Federal employees appear to have dodged one potential cut to their retirement benefits, for now. Changes in the rate of return on the Thrift Savings Plan’s government securities (G) fund were not part of a deal senators announced Tuesday on a six-year extension of highway funding.

A reduction in the G Fund’s rate of return had reportedly been on the table in the Senate as a way to finance the funding extension. The House passed a shorter-term bill last week that does not target the G Fund.

The proposal that had been under consideration in the Senate would have changed the formula for returns on the G Fund to the three-month Treasury rate, decreasing the fund’s rate of return from an average of 2.25 percent annually to an average of 0.02 percent, according to the National Active and Retired Federal Employees Association. The idea originated in the House Budget Resolution, but was dropped there as well.

“The Senate has soundly rejected this proposal, and this should be the last time such a proposal rears its ugly head,” said NARFE President Richard Thissen, in a statement after Tuesday’s deal was announced. “At a time when federal employees, retirees, job seekers and their families are reeling from news that their most personal information and financial data have been compromised, it is unconscionable that some members of Congress would consider targeting the retirement security of this very constituency to pay for completely unrelated legislation.”
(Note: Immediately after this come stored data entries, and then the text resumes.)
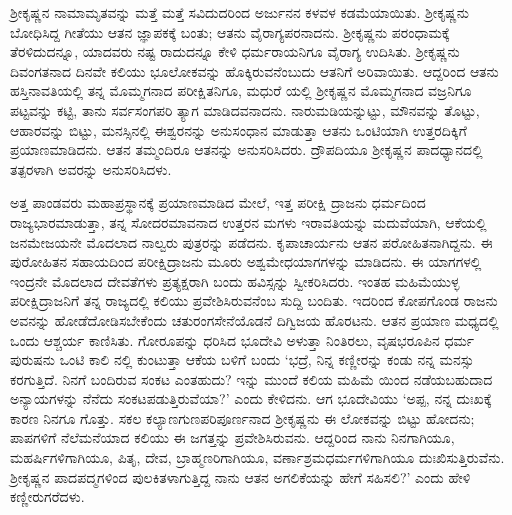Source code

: ಶ್ರೀಕೃಷ್ಣನ ನಾಮಾಮೃತವನ್ನು ಮತ್ತೆ ಮತ್ತೆ ಸವಿದುದರಿಂದ ಅರ್ಜುನನ ಕಳವಳ ಕಡಮೆಯಾಯಿತು. ಶ್ರೀಕೃಷ್ಣನು ಬೋಧಿಸಿದ್ದ ಗೀತೆಯು ಆತನ ಜ್ಞಾಪಕಕ್ಕೆ ಬಂತು; ಆತನು ವೈರಾಗ್ಯಪರನಾದನು. ಶ್ರೀಕೃಷ್ಣನು ಪರಂಧಾಮಕ್ಕೆ ತೆರಳಿದುದನ್ನೂ, ಯಾದವರು ನಷ್ಟ ರಾದುದನ್ನೂ ಕೇಳಿ ಧರ್ಮರಾಯನಿಗೂ ವೈರಾಗ್ಯ ಉದಿಸಿತು. ಶ್ರೀಕೃಷ್ಣನು ದಿವಂಗತನಾದ ದಿನವೇ ಕಲಿಯು ಭೂಲೋಕವನ್ನು ಹೊಕ್ಕಿರುವನೆಂಬುದು ಆತನಿಗೆ ಅರಿವಾಯಿತು. ಆದ್ದರಿಂದ ಆತನು ಹಸ್ತಿನಾವತಿಯಲ್ಲಿ ತನ್ನ ಮೊಮ್ಮಗನಾದ ಪರೀಕ್ಷಿತನಿಗೂ, ಮಧುರೆ ಯಲ್ಲಿ ಶ್ರೀಕೃಷ್ಣನ ಮೊಮ್ಮಗನಾದ ವಜ್ರನಿಗೂ ಪಟ್ಟವನ್ನು ಕಟ್ಟಿ, ತಾನು ಸರ್ವಸಂಗಪರಿ ತ್ಯಾಗ ಮಾಡಿದವನಾದನು. ನಾರುಮಡಿಯನ್ನುಟ್ಟು, ಮೌನವನ್ನು ತೊಟ್ಟು, ಆಹಾರವನ್ನು ಬಿಟ್ಟು, ಮನಸ್ಸಿನಲ್ಲಿ ಈಶ್ವರನನ್ನು ಅನುಸಂಧಾನ ಮಾಡುತ್ತಾ ಆತನು ಒಂಟಿಯಾಗಿ ಉತ್ತರದಿಕ್ಕಿಗೆ ಪ್ರಯಾಣಮಾಡಿದನು. ಆತನ ತಮ್ಮಂದಿರೂ ಆತನನ್ನು ಅನುಸರಿಸಿದರು. ದ್ರೌಪದಿಯೂ ಶ್ರೀಕೃಷ್ಣನ ಪಾದಧ್ಯಾನದಲ್ಲಿ ತತ್ಪರಳಾಗಿ ಅವರನ್ನು ಅನುಸರಿಸಿದಳು.

ಅತ್ತ ಪಾಂಡವರು ಮಹಾಪ್ರಸ್ಥಾನಕ್ಕೆ ಪ್ರಯಾಣಮಾಡಿದ ಮೇಲೆ, ಇತ್ತ ಪರೀಕ್ಷಿ ದ್ರಾಜನು ಧರ್ಮದಿಂದ ರಾಜ್ಯಭಾರಮಾಡುತ್ತಾ, ತನ್ನ ಸೋದರಮಾವನಾದ ಉತ್ತರನ ಮಗಳು ಇರಾವತಿಯನ್ನು ಮದುವೆಯಾಗಿ, ಆಕೆಯಲ್ಲಿ ಜನಮೇಜಯನೇ ಮೊದಲಾದ ನಾಲ್ವರು ಪುತ್ರರನ್ನು ಪಡೆದನು. ಕೃಪಾಚಾರ್ಯನು ಆತನ ಪರೋಹಿತನಾಗಿದ್ದನು. ಈ ಪುರೋಹಿತನ ಸಹಾಯದಿಂದ ಪರೀಕ್ಷಿದ್ರಾಜನು ಮೂರು ಅಶ್ವಮೇಧಯಾಗಗಳನ್ನು ಮಾಡಿದನು. ಈ ಯಾಗಗಳಲ್ಲಿ ಇಂದ್ರನೇ ಮೊದಲಾದ ದೇವತೆಗಳು ಪ್ರತ್ಯಕ್ಷರಾಗಿ ಬಂದು ಹವಿಸ್ಸನ್ನು ಸ್ವೀಕರಿಸಿದರು. ಇಂತಹ ಮಹಿಮೆಯುಳ್ಳ ಪರೀಕ್ಷಿದ್ರಾಜನಿಗೆ ತನ್ನ ರಾಜ್ಯದಲ್ಲಿ ಕಲಿಯು ಪ್ರವೇಶಿಸಿರುವನೆಂಬ ಸುದ್ದಿ ಬಂದಿತು. ಇದರಿಂದ ಕೋಪಗೊಂಡ ರಾಜನು ಅವನನ್ನು ಹೋಡೆದೋಡಿಸಬೇಕೆಂದು ಚತುರಂಗಸೇನೆಯೊಡನೆ ದಿಗ್ವಿಜಯ ಹೊರಟನು. ಆತನ ಪ್ರಯಾಣ ಮಧ್ಯದಲ್ಲಿ ಒಂದು ಆಶ್ಚರ್ಯ ಕಾಣಿಸಿತು. ಗೋರೂಪನ್ನು ಧರಿಸಿದ ಭೂದೇವಿ ಅಳುತ್ತಾ ನಿಂತಿರಲು, ವೃಷಭರೂಪಿನ ಧರ್ಮ ಪುರುಷನು ಒಂಟಿ ಕಾಲಿ ನಲ್ಲಿ ಕುಂಟುತ್ತಾ ಆಕೆಯ ಬಳಿಗೆ ಬಂದು ‘ಭದ್ರೆ, ನಿನ್ನ ಕಣ್ಣೀರನ್ನು ಕಂಡು ನನ್ನ ಮನಸ್ಸು ಕರಗುತ್ತಿದೆ. ನಿನಗೆ ಬಂದಿರುವ ಸಂಕಟ ಎಂತಹುದು? ಇನ್ನು ಮುಂದೆ ಕಲಿಯ ಮಹಿಮೆ ಯಿಂದ ನಡೆಯಬಹುದಾದ ಅನ್ಯಾಯಗಳನ್ನು ನೆನೆದು ಸಂಕಟಪಡುತ್ತಿರುವೆಯಾ?’ ಎಂದು ಕೇಳಿದನು. ಆಗ ಭೂದೇವಿಯು ‘ಅಪ್ಪ, ನನ್ನ ದುಃಖಕ್ಕೆ ಕಾರಣ ನಿನಗೂ ಗೊತ್ತು. ಸಕಲ ಕಲ್ಯಾಣಗುಣಪರಿಪೂರ್ಣನಾದ ಶ್ರೀಕೃಷ್ಣನು ಈ ಲೋಕವನ್ನು ಬಿಟ್ಟು ಹೋದನು; ಪಾಪಗಳಿಗೆ ನೆಲೆಮನೆಯಾದ ಕಲಿಯು ಈ ಜಗತ್ತನ್ನು ಪ್ರವೇಶಿಸಿರುವನು. ಆದ್ದರಿಂದ ನಾನು ನಿನಗಾಗಿಯೂ, ಮಹರ್ಷಿಗಳಿಗಾಗಿಯೂ, ಪಿತೃ, ದೇವ, ಬ್ರಾಹ್ಮಣರಿಗಾಗಿಯೂ, ವರ್ಣಾಶ್ರಮಧರ್ಮಗಳಿಗಾಗಿಯೂ ದುಃಖಿಸುತ್ತಿರುವೆನು. ಶ್ರೀಕೃಷ್ಣನ ಪಾದಪದ್ಮಗಳಿಂದ ಪುಲಕಿತಳಾಗುತ್ತಿದ್ದ ನಾನು ಆತನ ಅಗಲಿಕೆಯನ್ನು ಹೇಗೆ ಸಹಿಸಲಿ?’ ಎಂದು ಹೇಳಿ ಕಣ್ಣೀರುಗರೆದಳು.


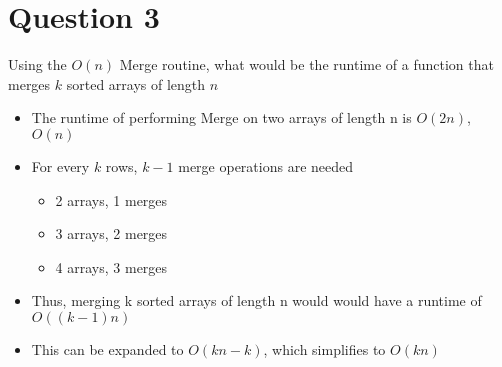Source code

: \documentclass{report}
\begin{document}
    \section{Question 3}
    Using the $O(n)$ Merge routine, what would be the runtime of a function that merges $k$ sorted arrays of length $n$
        \begin{itemize}
            \item{The runtime of performing Merge on two arrays of length n is $O(2n)$, $O(n)$}
            \item{For every $k$ rows, $k - 1$ merge operations are needed}
                \begin{itemize}
                    \item{2 arrays, 1 merges}
                    \item{3 arrays, 2 merges}
                    \item{4 arrays, 3 merges}
                \end{itemize}
            \item{Thus, merging k sorted arrays of length n would would have a runtime of $O((k-1)n)$}
            \item{This can be expanded to $O(kn - k)$, which simplifies to \textbf{$O(kn)$}}
        \end{itemize}
\end{document}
NARFE argued – as it did when the proposal was first reported – that in addition to hurting federal employees and retirees, the plan would not produce the estimated savings of $32 billion.  If the G Fund’s rate of return drops below inflation, then the Federal Thrift Retirement Investment Board would divest $21 billion of lifecycle (L) fund holdings from the G Fund and would tell participants to do the same, the organization said. That divestment would in turn increase the public debt, because the Treasury Department would need to come up with cash to convert G Fund securities to other assets in TSP accounts.

The Senate deal funds highway projects for three years and leaves the next Congress to figure out how to finance the second half of the extension. The deal has already run into trouble, with Democrats joining some Republicans in voting against a cloture motion to proceed with the bill. Democrats wanted more time to review the deal. 

Eric Katz contributed to this report.